**Task instructions**
If a line in the entries contains the string "OPEN", include that line in your answer.

**Records for the exercise**
* * *
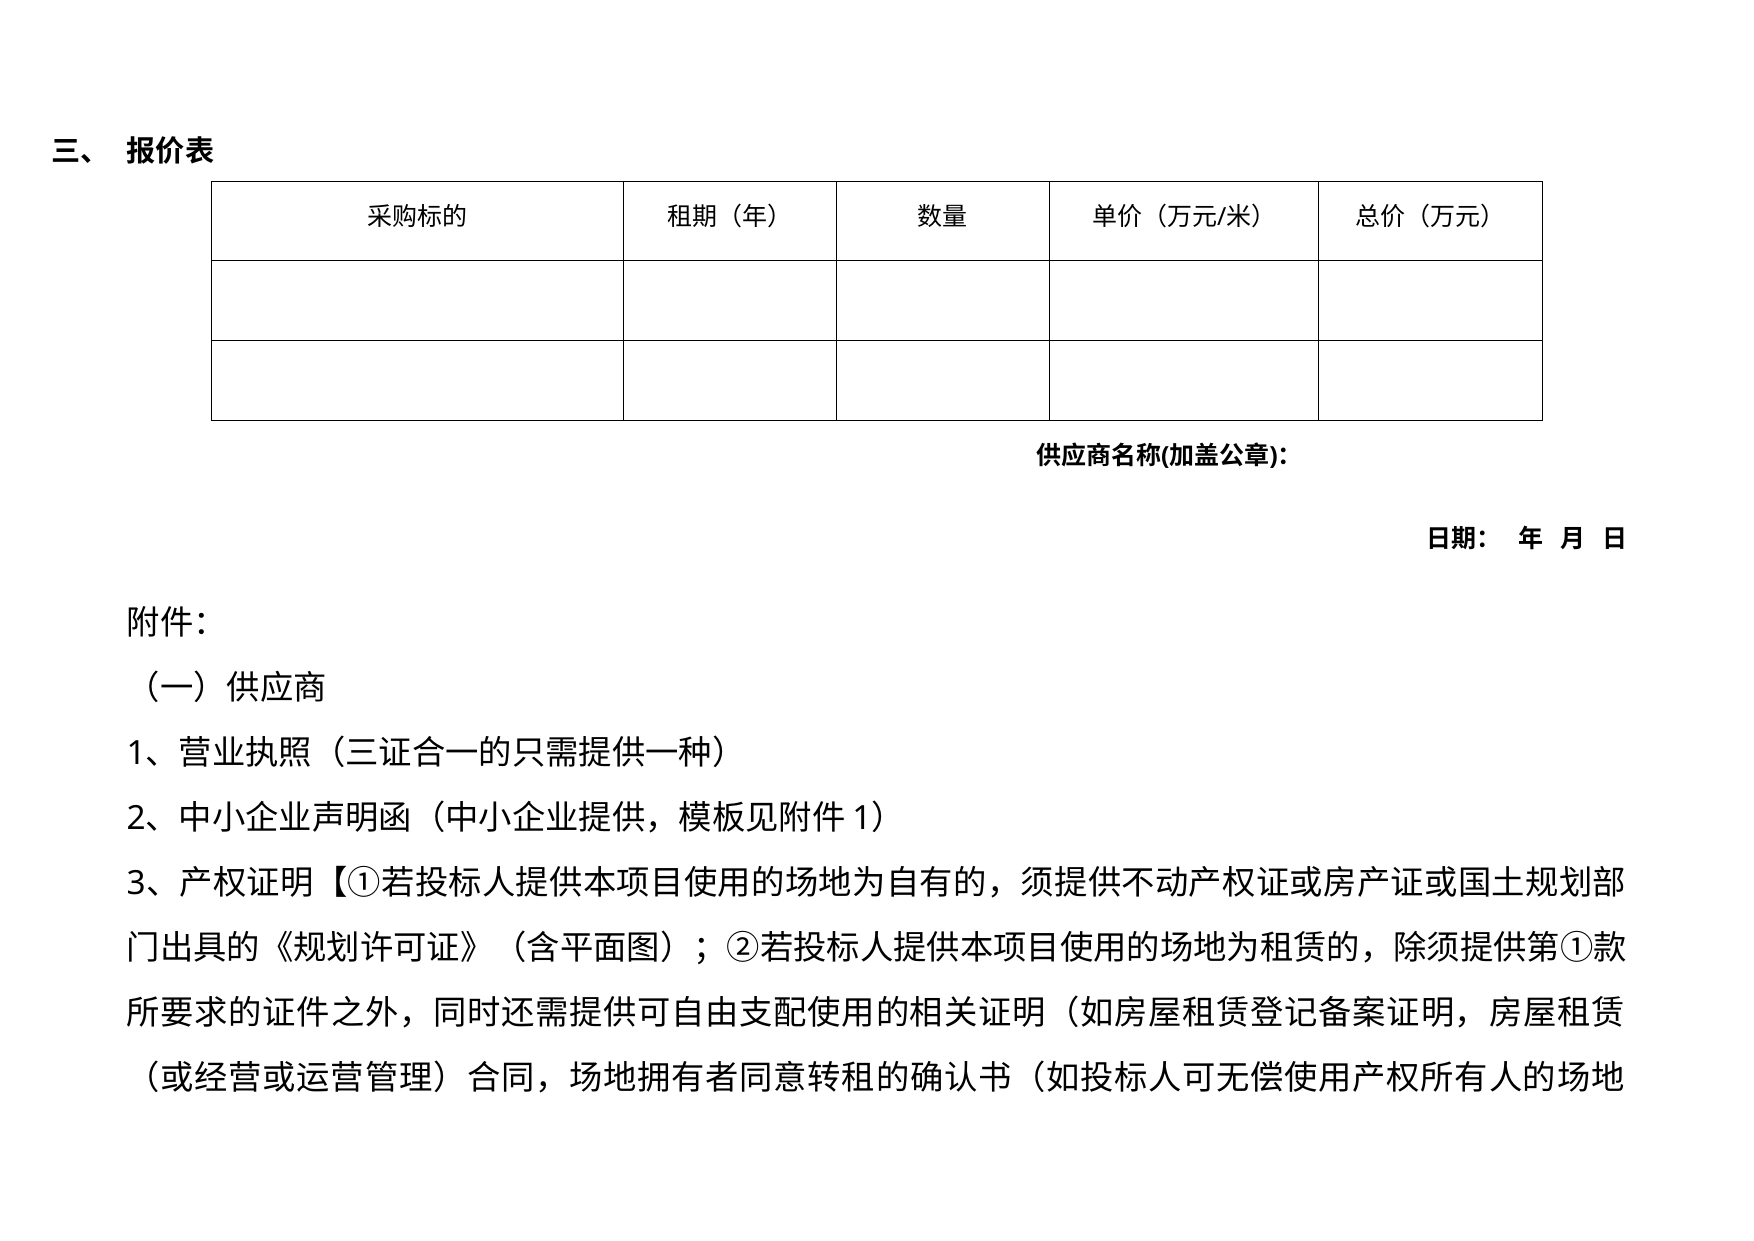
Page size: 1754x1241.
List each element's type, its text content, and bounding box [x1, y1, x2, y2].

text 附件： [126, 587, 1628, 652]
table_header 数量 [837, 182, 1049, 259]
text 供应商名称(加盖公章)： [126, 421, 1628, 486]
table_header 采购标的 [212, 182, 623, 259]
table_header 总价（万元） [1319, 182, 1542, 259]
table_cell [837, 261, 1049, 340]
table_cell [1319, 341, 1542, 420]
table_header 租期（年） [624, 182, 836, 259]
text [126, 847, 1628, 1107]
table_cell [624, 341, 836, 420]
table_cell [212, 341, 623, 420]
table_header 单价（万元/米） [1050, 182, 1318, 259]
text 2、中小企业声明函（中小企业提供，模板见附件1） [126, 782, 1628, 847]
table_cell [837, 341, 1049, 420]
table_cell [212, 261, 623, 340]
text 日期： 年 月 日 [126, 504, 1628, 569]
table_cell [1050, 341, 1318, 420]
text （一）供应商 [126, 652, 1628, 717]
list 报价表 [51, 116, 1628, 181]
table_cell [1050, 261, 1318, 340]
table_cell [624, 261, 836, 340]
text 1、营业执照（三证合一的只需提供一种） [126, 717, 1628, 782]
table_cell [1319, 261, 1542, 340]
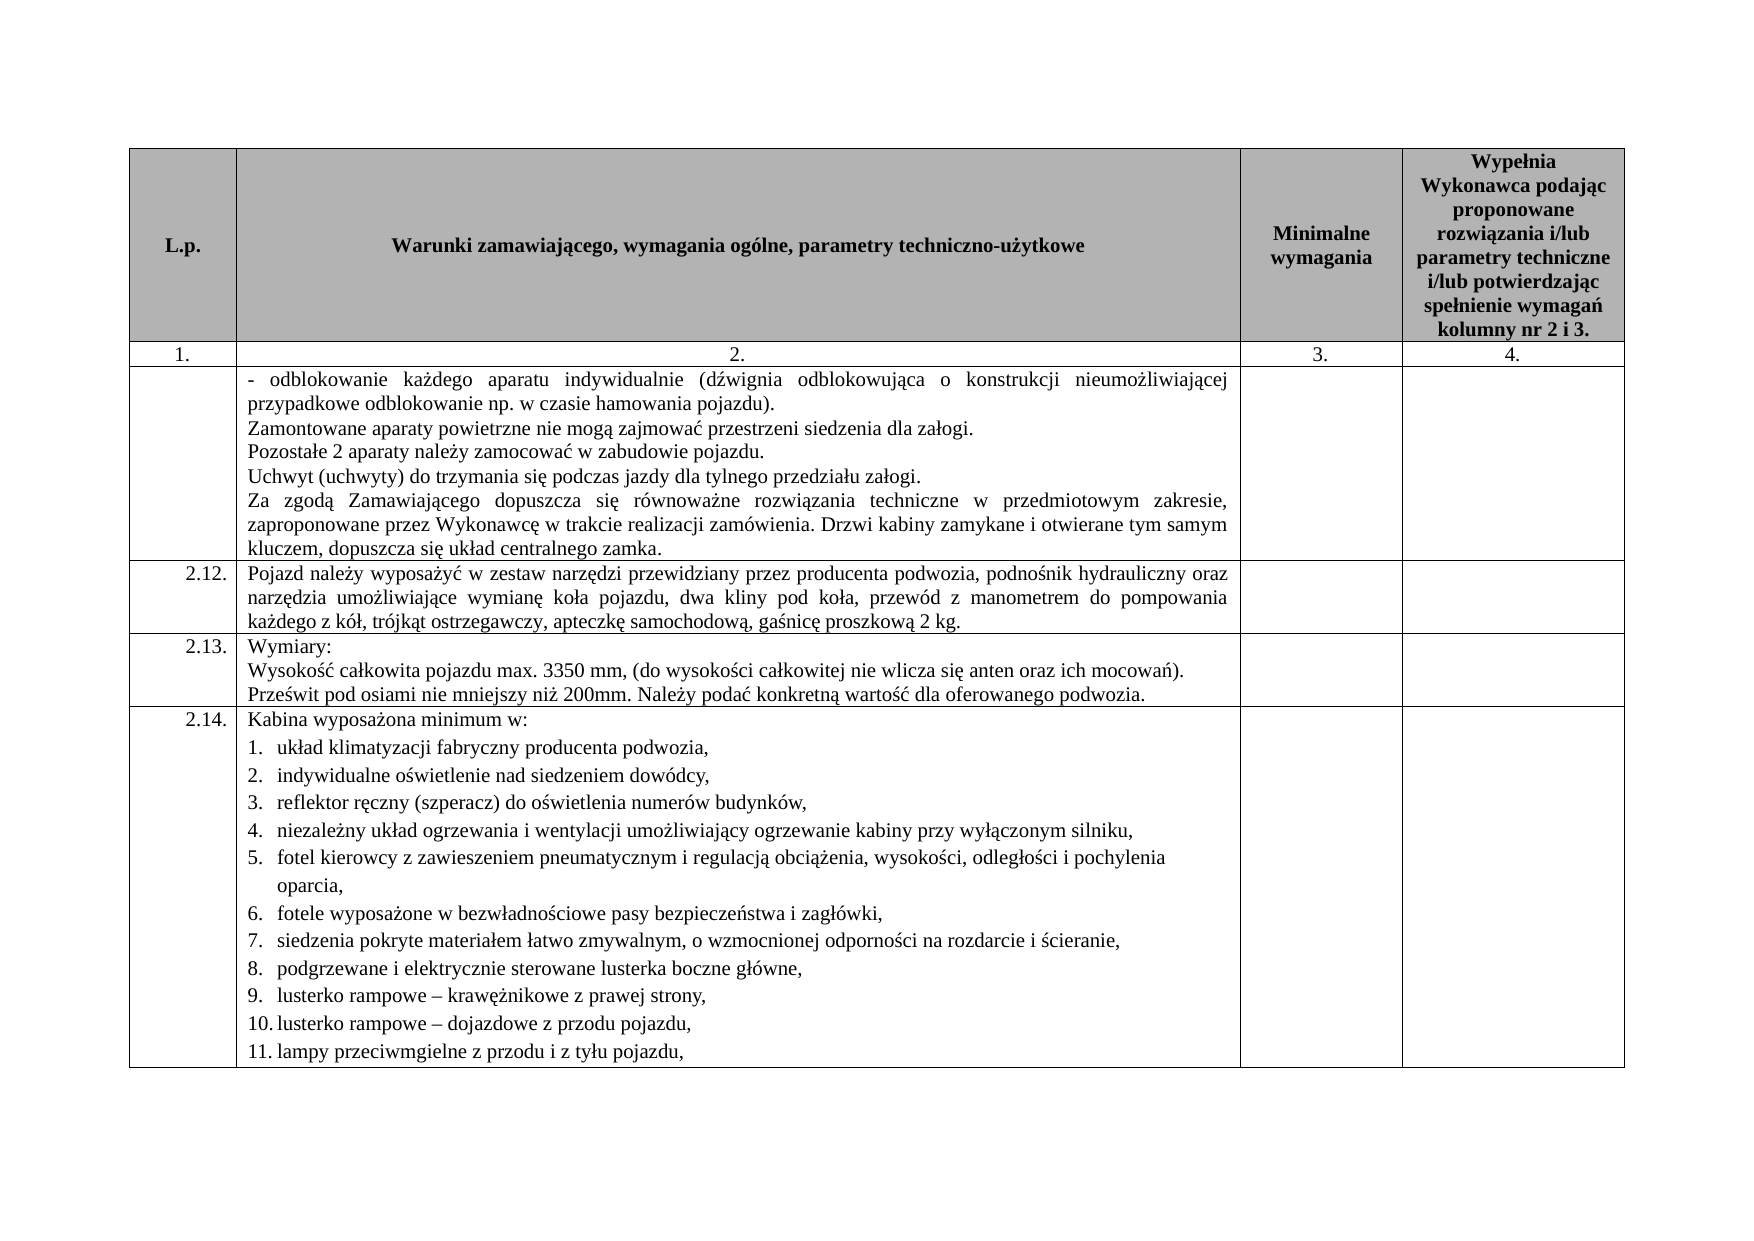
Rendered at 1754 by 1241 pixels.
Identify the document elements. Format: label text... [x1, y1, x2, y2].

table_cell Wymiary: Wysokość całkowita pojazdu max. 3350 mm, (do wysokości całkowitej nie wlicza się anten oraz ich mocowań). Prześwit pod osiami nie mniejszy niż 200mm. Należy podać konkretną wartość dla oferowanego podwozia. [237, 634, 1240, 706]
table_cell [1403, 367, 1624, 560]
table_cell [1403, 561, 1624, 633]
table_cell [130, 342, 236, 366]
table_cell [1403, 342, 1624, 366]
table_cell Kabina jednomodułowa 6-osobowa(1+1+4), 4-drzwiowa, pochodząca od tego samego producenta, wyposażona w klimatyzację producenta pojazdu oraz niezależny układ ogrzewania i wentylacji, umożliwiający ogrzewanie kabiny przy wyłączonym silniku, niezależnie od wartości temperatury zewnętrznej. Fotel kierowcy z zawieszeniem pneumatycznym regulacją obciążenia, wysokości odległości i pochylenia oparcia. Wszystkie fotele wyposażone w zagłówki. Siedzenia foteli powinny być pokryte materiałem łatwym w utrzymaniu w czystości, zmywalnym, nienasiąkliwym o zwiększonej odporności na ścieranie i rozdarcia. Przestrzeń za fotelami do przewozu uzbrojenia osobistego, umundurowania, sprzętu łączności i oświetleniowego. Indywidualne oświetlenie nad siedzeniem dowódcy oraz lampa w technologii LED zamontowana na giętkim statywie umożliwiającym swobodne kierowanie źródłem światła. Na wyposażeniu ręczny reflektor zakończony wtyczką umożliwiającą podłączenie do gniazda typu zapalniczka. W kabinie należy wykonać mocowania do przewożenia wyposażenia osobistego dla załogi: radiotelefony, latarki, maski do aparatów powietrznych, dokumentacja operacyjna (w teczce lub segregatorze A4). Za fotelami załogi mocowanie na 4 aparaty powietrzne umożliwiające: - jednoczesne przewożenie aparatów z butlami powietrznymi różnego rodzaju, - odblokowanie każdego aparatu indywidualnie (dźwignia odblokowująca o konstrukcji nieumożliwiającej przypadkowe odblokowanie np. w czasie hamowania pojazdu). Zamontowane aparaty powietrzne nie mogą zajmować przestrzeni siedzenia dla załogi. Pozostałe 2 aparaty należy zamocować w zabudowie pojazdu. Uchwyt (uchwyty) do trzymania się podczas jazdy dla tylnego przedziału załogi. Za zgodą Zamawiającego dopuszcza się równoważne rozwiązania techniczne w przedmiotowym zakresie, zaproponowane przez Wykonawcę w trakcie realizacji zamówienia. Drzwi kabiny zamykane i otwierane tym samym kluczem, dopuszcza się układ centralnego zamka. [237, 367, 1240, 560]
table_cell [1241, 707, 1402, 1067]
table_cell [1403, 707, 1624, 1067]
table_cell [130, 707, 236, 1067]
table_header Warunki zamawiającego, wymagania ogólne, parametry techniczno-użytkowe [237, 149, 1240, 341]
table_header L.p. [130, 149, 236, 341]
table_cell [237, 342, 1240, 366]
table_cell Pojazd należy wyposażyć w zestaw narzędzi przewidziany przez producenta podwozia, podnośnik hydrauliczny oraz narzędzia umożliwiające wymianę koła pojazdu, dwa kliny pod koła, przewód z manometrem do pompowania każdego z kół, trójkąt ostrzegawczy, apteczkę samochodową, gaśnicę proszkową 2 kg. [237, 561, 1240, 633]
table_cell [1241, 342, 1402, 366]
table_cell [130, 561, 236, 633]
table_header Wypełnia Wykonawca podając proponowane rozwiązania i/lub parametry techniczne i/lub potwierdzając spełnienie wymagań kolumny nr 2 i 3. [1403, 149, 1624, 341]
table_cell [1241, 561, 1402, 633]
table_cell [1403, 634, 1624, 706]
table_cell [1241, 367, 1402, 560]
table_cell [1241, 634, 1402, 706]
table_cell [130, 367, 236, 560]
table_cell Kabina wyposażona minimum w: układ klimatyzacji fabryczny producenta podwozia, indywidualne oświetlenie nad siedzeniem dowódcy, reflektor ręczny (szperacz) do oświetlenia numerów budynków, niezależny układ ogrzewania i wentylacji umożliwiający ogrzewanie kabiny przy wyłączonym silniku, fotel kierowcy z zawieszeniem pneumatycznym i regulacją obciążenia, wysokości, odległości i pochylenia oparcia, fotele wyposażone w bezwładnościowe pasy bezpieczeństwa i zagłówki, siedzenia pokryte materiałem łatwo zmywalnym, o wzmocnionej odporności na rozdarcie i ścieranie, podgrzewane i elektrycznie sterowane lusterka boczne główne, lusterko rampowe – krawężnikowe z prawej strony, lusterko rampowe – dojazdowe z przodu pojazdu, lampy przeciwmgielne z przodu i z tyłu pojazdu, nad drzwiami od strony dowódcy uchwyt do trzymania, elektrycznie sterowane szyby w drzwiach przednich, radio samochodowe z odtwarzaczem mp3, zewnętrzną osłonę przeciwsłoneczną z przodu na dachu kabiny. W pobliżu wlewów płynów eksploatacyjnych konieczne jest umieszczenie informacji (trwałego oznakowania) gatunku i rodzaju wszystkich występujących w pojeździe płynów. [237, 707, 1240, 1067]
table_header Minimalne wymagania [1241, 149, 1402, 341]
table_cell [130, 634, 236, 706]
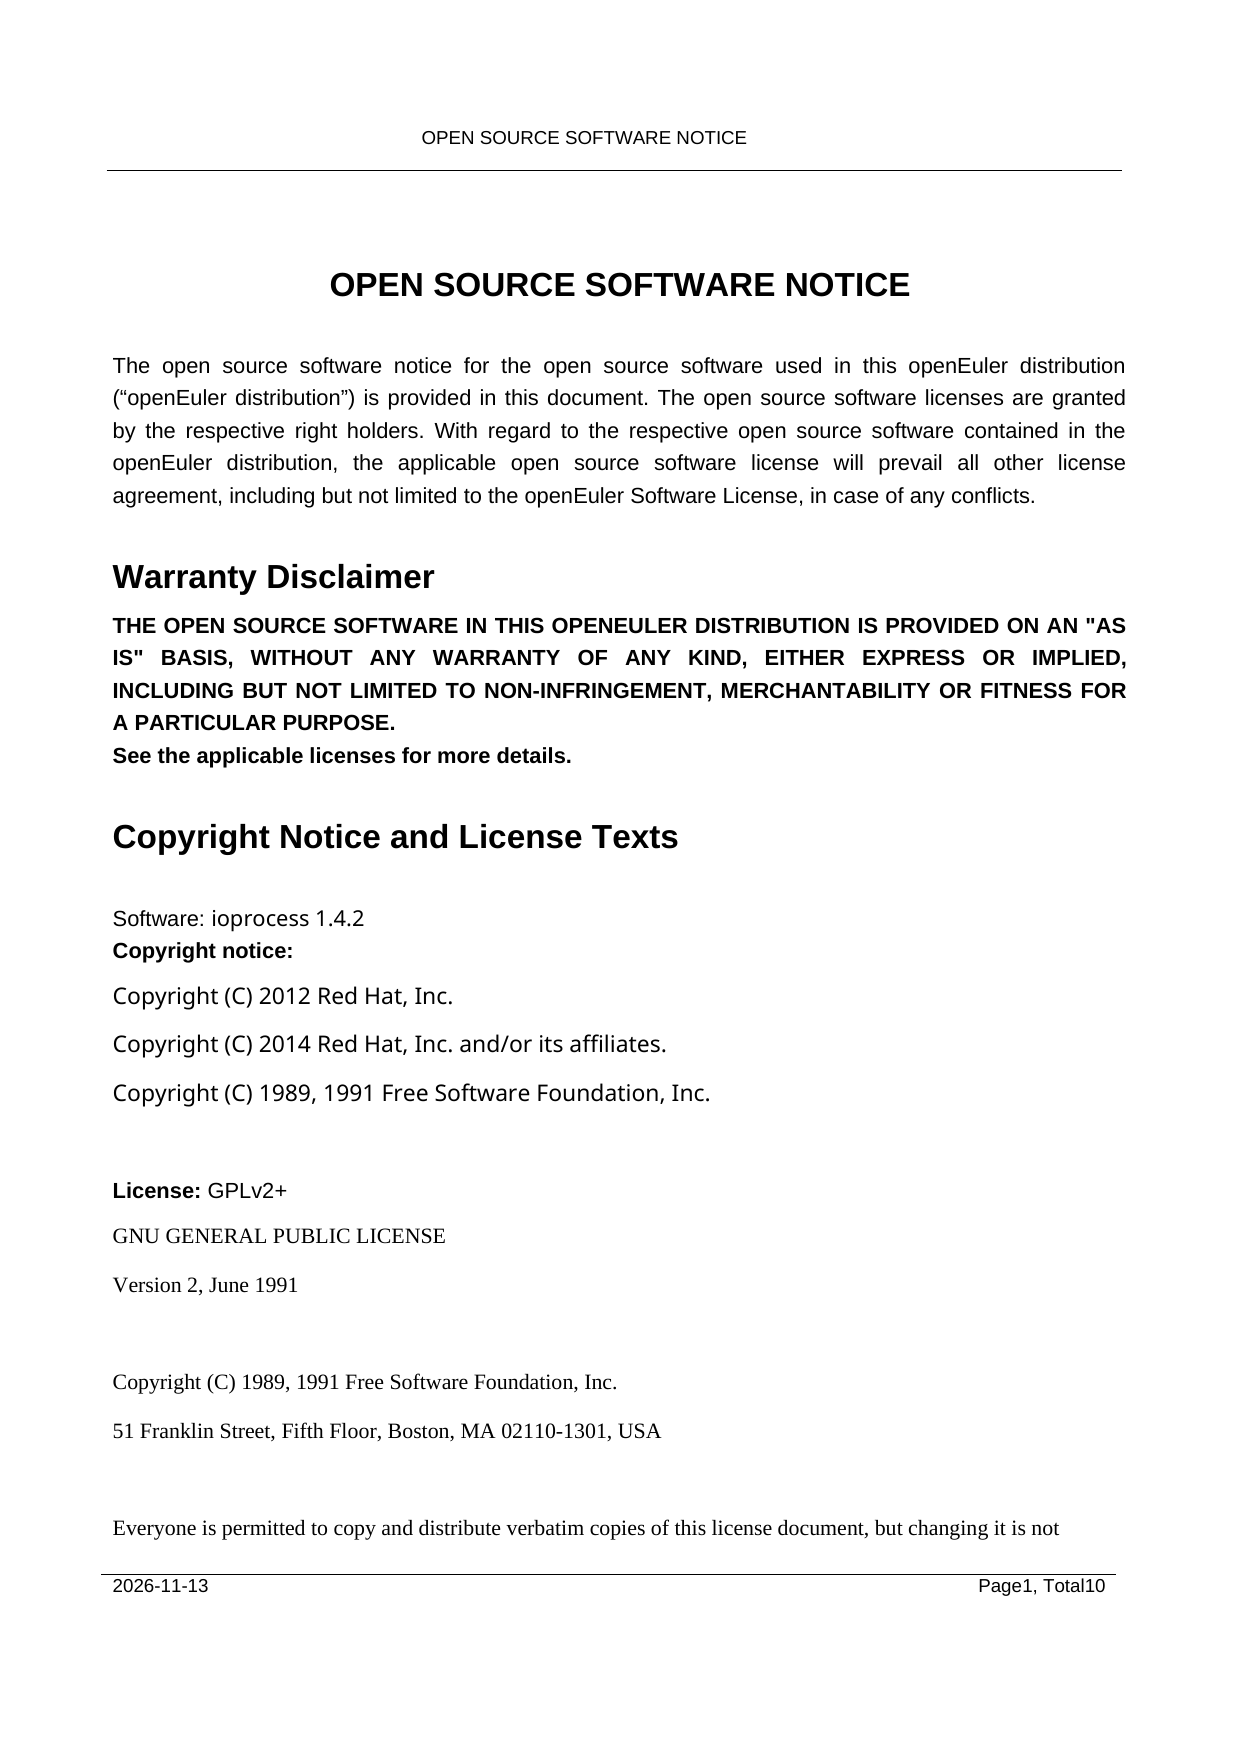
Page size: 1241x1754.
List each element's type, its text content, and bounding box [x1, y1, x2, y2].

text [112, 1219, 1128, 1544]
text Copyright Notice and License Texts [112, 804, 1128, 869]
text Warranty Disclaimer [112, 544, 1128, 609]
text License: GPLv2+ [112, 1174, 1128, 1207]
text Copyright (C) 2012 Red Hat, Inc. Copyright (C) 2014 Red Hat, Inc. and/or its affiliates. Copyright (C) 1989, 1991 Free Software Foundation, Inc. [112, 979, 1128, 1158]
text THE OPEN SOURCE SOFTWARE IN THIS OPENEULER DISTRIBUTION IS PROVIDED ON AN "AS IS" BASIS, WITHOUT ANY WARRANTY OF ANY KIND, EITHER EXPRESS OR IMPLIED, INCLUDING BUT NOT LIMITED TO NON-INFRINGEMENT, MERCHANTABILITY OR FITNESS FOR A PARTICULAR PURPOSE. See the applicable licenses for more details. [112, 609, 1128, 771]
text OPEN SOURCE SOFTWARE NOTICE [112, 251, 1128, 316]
* * *
**Solution to this task**
text THE OPEN SOURCE SOFTWARE IN THIS OPENEULER DISTRIBUTION IS PROVIDED ON AN "AS IS" BASIS, WITHOUT ANY WARRANTY OF ANY KIND, EITHER EXPRESS OR IMPLIED, INCLUDING BUT NOT LIMITED TO NON-INFRINGEMENT, MERCHANTABILITY OR FITNESS FOR A PARTICULAR PURPOSE. See the applicable licenses for more details. [112, 609, 1128, 771]
text OPEN SOURCE SOFTWARE NOTICE [112, 251, 1128, 316]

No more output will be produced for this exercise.